▸ **EXCERPT TO READ**
━━━━━━
Unit 6: Querying the Database using SQL¶
- Unit 6: Querying the Database using SQL
- Useful Definitions
- SELECT statement
- Cartesian Product
- WHERE Clause
- BETWEEN Operator
- IN operator
- LIKE operator
- NULL operator
- AND, OR, NOT Operators
- ORDER BY clause
- aggregate functions
- COUNT() aggregate function
- SUM() aggregate function
- AVG() aggregate function
- MIN() and MAX() aggregate functions
- GROUP BY clause
- HAVING clause
- SQL JOINS
- self join
- nested SELECT statements (sub-queries)
- linked SELECT statements (correlated sub-query)
- EXISTS operator
- ANY, ALL operators
- UNION clause
- References
Useful Definitions¶
- projection in a SQL statement: selecting a subset of the whole attribute set of a relation. eg. selecting only ID of a full table (select subset of columns).
- scalar expressions: simple calculations can be performed on NUMERIC type column values.
- predicate: logical expression that can either be true or false.
- synonyms: permanent aliases for table names, different from the normal table name aliases which only lasts while the query is being executed. available in ORACLE.
SELECT statement¶
- most complex statement of ANSI/ISO SQL.
- has 6 different clauses.
- 2 required information: COLUMN_NAME and TABLE_NAME.
-
the six clauses are:
- DISTINCT : eliminate the duplicate rows form the query, useful to know values in the table regardless of how many times they have appeared, opposite is ALL.
- FROM
- WHERE
- ORDER BY
- GROUP BY
- HAVING: eliminate part of the results depending on a condition.
-
field_expression (in the image above) can be:
- field name eg. ID. (field names (columns) in SQL are limited to 24 characters length).
- ANSI aggregate function as: SUM(), AVG(), MIN(), MAX(), COUNT().
-
when using * in SELECT statement, columns in the result appear in the order they defined in the table.
- when specifying the column to select, the column will appear in the result in the order that specified in the statement.
- select statement allows you to use scalar expressions and constant string to specify column names.
- scalar expressions allow for dynamic or calculated column names, but the column MUST have numeric type or it will throw an error.
scalar expressions in select statements
- lateral strings will appear for each row, they can be enclosed in single or double quotes.
constant (lateral) strings in the select statements
Cartesian Product¶
- when you specify more than one table in the FROM clause, this will produce the cartesian product of the result.
- for every row from the left set, a new row matching every single row of the right set will be generated.
- if we have 2 rows in the left set, and 3 rows in the right set, the final result will contain 6 rows as in the example below.
- The cartesian product is not limited to 2 tables, but this can grow quickly with adding more .
- this is not very useful in real-life, but good for science or AI purposes.
Example: Cartesian product¶
we have 4 cars in the cars table
and 2 rows in the sale table
when we execute SELECT YEAR, Tax FROM cars, sale;
we got a result of 8 rows, where every YEAR from cars appears in a row with every Tax from sale
Notice that YEAR 1983 appears twice one with Tax 1.298 and one with Tax 1.656. and the same is true for EVERY YEAR.
━━━━━━
▸ **PROVIDED DATA**
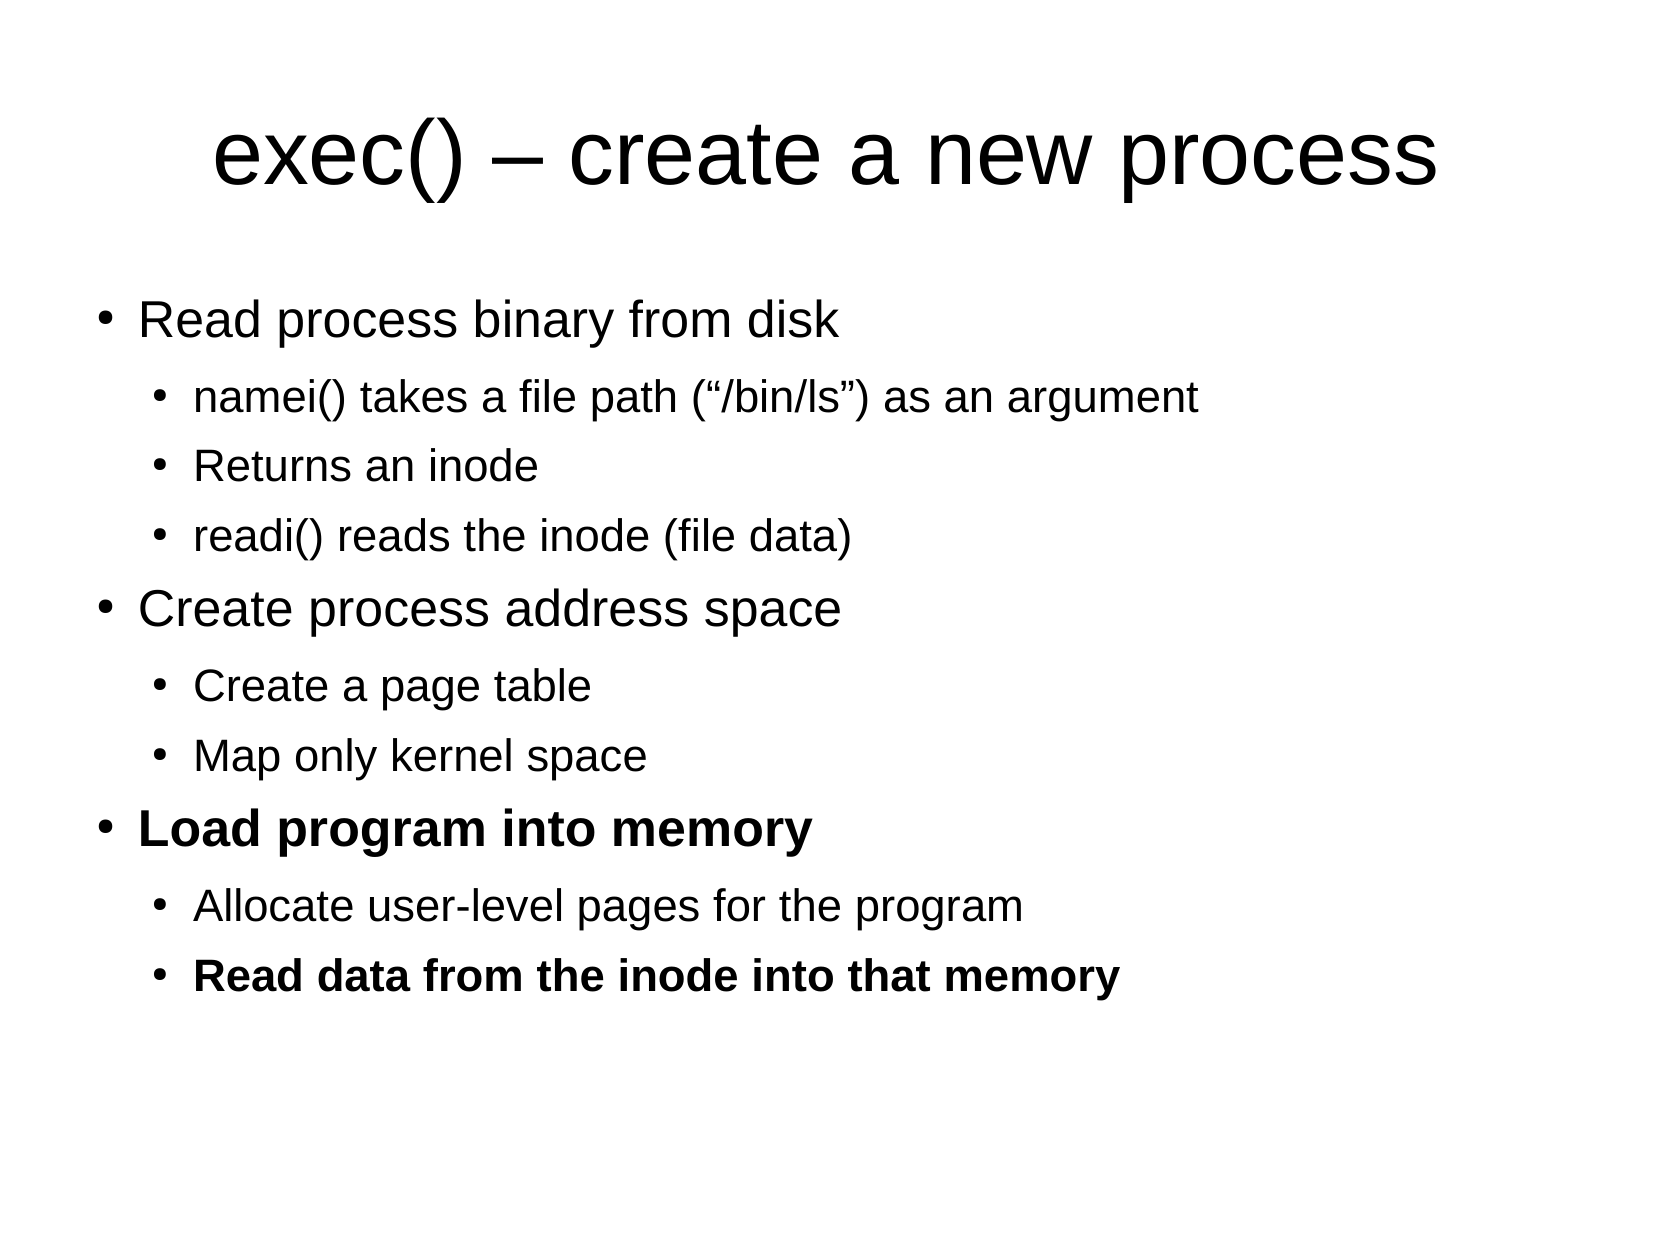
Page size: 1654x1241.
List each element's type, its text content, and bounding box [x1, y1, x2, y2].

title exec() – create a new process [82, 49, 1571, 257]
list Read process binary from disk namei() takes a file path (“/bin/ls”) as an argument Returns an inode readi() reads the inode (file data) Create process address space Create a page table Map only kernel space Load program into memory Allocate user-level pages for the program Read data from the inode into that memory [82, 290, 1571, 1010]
━━━━━━
▸ **TO-DO LIST**
**1)** According to the SQL unit, what is the maximum length of field names in SQL?
**2)** Write out the SQL unit again, everything from "- EXISTS operator" down to "subset of columns).", renaming "subset" as "portion" wherever it occurs.
Work only from the SQL unit shown above.

▸ **RESPONSE LIST**
**1)** Field names in SQL are limited to 24 characters.

**2)**
- EXISTS operator
- ANY, ALL operators
- UNION clause
- References
Useful Definitions¶
- projection in a SQL statement: selecting a portion of the whole attribute set of a relation. eg. selecting only ID of a full table (select portion of columns).